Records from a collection
---*---

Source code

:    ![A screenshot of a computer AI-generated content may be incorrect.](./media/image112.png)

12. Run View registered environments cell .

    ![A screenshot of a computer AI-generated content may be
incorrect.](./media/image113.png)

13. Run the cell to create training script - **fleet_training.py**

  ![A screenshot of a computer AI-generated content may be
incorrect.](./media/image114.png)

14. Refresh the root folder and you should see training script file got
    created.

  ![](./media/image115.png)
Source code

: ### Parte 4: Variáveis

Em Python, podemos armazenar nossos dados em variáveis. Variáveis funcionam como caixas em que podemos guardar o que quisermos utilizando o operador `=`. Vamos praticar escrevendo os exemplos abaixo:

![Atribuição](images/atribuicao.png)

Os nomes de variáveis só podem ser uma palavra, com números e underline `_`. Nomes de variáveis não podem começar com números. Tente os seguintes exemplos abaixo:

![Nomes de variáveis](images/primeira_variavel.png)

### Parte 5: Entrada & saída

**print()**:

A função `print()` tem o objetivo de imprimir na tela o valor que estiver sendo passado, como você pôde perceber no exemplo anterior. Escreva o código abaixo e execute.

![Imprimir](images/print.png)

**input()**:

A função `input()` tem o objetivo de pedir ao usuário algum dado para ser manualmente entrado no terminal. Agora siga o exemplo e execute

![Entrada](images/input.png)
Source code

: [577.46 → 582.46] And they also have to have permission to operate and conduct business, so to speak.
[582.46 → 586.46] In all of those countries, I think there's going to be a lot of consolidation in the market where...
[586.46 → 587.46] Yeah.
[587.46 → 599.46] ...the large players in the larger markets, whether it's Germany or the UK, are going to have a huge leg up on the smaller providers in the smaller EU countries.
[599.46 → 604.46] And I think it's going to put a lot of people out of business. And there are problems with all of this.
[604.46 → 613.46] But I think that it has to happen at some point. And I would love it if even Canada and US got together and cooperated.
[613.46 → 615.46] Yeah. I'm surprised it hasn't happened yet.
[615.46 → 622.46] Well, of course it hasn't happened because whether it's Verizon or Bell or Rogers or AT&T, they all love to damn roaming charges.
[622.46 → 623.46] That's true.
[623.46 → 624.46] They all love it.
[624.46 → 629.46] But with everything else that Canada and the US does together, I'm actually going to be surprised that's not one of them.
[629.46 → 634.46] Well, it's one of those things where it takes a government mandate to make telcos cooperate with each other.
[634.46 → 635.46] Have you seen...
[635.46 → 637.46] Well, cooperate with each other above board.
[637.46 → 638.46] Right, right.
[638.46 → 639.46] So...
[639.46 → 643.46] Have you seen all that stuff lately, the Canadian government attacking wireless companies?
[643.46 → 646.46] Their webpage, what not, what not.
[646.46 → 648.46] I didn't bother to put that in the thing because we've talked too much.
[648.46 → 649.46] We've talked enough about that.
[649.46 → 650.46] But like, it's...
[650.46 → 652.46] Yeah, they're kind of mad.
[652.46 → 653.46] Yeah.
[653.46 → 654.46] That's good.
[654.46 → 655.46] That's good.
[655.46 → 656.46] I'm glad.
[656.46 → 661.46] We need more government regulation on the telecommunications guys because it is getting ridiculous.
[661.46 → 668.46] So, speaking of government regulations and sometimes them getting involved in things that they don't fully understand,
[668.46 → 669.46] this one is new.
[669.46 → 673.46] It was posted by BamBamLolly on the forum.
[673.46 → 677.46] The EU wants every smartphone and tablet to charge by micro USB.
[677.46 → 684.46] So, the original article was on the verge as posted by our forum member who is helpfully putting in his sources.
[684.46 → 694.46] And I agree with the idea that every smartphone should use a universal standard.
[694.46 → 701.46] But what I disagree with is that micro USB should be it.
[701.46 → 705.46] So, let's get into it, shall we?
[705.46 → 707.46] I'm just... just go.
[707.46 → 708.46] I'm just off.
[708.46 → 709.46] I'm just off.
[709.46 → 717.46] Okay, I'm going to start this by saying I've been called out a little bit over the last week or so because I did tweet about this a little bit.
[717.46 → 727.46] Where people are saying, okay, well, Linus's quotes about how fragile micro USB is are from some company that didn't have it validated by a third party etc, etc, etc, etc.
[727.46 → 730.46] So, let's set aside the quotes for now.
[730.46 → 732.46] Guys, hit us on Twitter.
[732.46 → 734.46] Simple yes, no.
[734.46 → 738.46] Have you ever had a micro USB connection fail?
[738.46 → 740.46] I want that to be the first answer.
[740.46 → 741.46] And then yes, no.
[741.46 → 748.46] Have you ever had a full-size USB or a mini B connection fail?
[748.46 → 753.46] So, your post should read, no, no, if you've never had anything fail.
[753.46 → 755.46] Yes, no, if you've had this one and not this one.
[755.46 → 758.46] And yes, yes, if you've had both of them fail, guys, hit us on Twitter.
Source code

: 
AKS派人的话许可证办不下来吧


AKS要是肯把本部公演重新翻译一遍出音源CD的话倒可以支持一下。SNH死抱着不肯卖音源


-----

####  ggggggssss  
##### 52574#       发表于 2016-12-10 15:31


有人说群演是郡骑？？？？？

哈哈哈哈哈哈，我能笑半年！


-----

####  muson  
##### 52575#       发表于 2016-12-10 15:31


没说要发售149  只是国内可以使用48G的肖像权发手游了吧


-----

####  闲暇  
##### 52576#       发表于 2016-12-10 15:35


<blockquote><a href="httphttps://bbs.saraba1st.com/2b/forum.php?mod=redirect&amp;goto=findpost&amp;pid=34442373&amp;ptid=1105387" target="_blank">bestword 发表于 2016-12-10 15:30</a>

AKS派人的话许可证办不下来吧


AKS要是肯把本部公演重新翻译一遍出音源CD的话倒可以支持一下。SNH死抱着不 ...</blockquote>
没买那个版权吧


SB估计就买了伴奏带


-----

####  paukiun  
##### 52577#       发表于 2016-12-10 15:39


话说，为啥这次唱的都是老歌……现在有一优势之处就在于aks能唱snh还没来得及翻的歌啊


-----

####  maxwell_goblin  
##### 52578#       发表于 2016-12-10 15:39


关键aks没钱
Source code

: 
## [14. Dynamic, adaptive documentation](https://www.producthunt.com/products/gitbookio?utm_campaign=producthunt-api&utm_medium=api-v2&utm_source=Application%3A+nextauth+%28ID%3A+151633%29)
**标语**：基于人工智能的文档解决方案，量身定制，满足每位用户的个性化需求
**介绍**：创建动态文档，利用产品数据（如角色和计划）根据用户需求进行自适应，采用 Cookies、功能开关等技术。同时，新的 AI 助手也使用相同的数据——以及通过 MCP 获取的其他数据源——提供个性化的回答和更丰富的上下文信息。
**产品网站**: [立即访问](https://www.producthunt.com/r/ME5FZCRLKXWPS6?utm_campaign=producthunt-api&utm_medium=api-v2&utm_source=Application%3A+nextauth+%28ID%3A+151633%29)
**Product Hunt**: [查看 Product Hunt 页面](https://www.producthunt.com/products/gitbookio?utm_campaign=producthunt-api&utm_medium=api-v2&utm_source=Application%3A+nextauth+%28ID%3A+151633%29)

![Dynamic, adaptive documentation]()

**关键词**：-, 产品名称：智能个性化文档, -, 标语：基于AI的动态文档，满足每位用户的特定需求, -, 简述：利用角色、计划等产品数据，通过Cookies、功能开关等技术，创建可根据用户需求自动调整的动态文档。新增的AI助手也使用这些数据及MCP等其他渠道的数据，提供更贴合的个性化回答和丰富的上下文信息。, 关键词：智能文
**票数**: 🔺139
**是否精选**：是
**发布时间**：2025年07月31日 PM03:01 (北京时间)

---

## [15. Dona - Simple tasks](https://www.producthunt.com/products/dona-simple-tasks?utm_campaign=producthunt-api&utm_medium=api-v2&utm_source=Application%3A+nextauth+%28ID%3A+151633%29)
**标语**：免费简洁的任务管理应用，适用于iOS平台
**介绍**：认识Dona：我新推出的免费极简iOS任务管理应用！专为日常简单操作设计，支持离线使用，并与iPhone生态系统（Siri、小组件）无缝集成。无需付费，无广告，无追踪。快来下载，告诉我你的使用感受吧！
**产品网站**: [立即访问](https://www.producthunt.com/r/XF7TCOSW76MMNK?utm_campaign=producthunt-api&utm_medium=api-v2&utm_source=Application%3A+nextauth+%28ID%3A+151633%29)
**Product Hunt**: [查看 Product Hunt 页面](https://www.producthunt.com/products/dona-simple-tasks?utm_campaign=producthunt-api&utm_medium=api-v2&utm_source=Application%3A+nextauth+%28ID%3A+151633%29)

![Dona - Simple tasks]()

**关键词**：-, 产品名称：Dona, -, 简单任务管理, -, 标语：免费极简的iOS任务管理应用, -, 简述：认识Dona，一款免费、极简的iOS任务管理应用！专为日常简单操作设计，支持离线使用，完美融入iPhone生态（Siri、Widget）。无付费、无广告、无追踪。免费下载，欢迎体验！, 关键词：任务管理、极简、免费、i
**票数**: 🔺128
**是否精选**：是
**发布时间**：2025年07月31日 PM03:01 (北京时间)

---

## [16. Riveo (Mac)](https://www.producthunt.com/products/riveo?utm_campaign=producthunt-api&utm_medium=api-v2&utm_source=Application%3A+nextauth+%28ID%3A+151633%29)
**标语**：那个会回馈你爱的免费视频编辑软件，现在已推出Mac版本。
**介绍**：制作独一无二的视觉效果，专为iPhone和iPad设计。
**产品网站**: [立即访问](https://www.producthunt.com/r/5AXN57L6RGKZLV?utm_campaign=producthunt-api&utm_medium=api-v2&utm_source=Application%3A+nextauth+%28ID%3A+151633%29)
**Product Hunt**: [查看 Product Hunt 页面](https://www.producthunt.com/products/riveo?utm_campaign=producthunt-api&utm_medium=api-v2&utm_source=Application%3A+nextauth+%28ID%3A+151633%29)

---*---

**WHAT YOU NEED TO DO:** Considering the records above, count the lines where the string "government" occurs and return that number alone.

**SOLVED EXERCISE:** 4